Aim — How many of the lines below contain the word "June"? Reply with the number alone.

"""

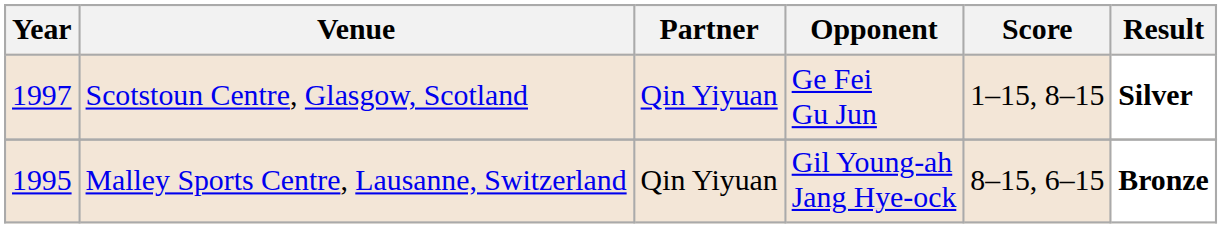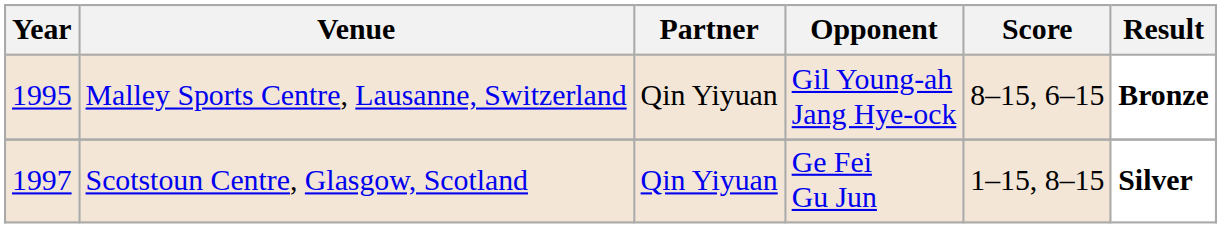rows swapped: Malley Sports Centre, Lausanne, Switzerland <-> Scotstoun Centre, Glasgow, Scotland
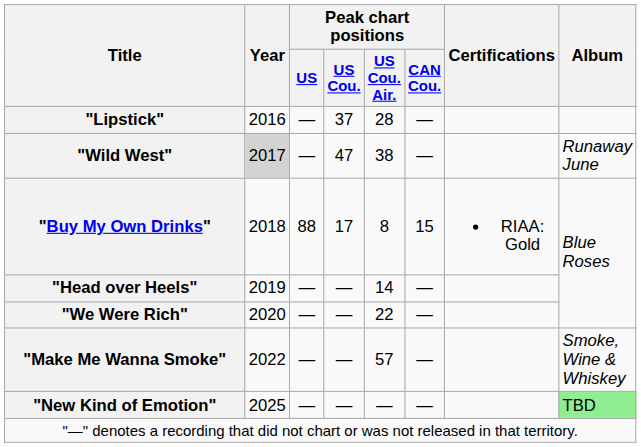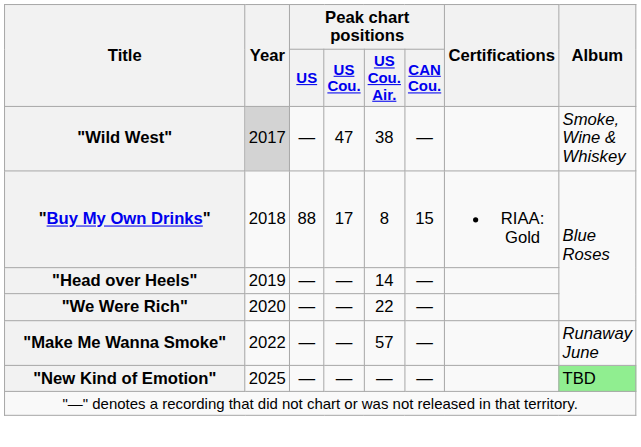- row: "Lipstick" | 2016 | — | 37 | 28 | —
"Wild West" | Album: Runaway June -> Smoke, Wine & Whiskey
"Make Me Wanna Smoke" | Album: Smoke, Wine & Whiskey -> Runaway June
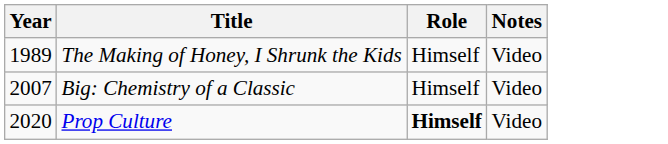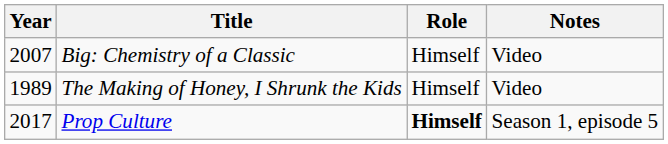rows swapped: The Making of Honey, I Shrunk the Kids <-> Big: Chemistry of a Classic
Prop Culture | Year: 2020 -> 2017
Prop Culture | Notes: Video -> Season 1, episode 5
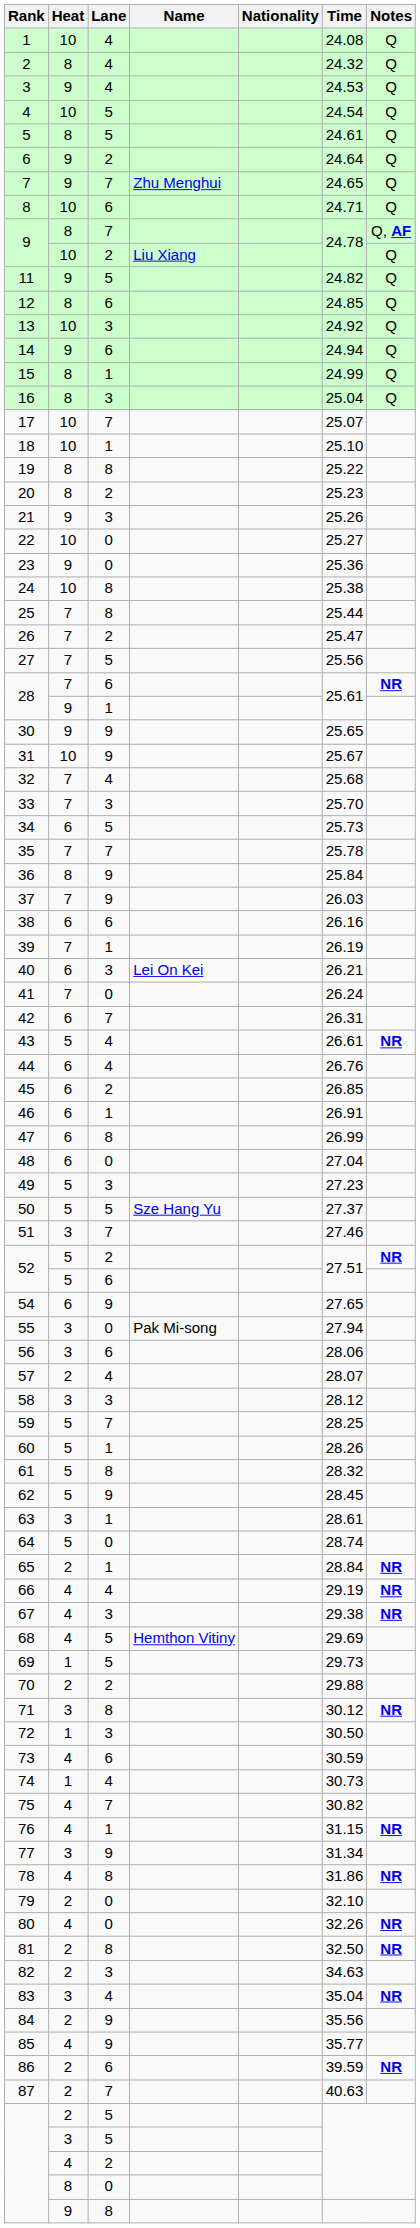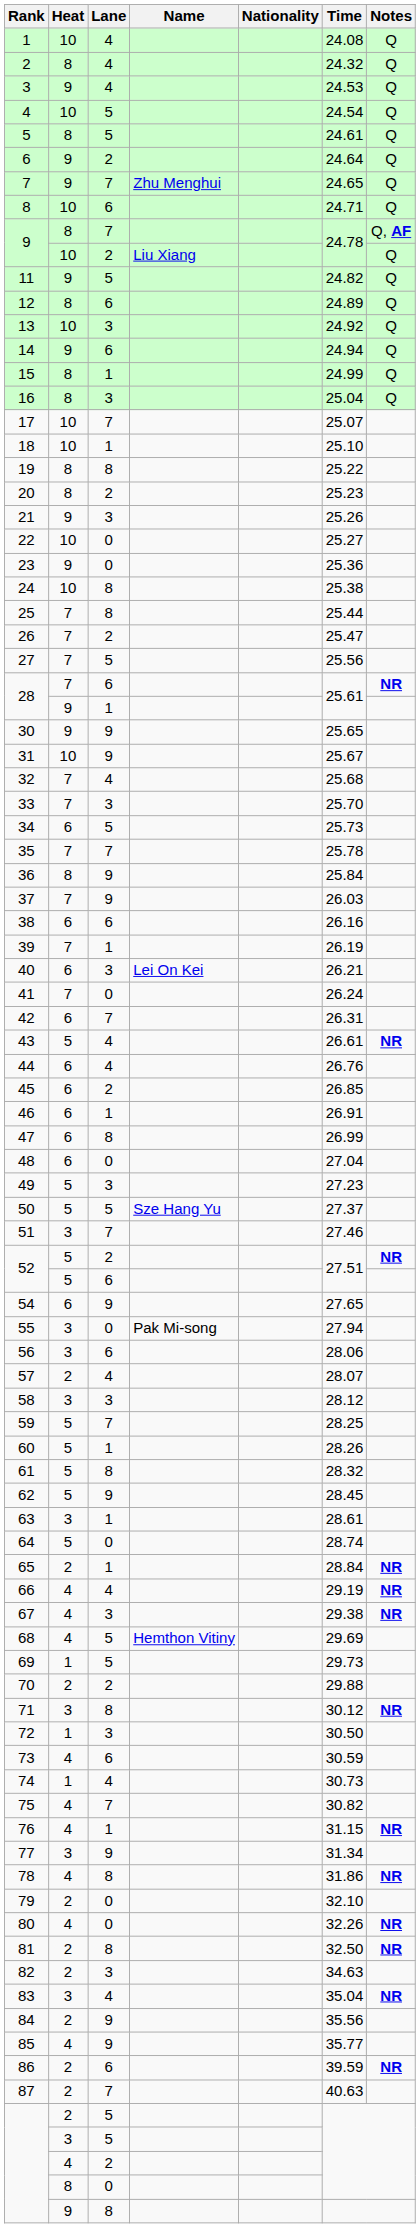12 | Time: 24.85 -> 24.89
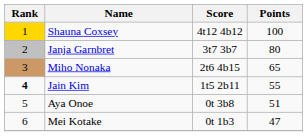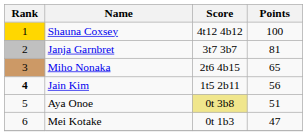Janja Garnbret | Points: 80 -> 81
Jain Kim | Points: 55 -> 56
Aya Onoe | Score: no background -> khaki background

"""

Full output — 2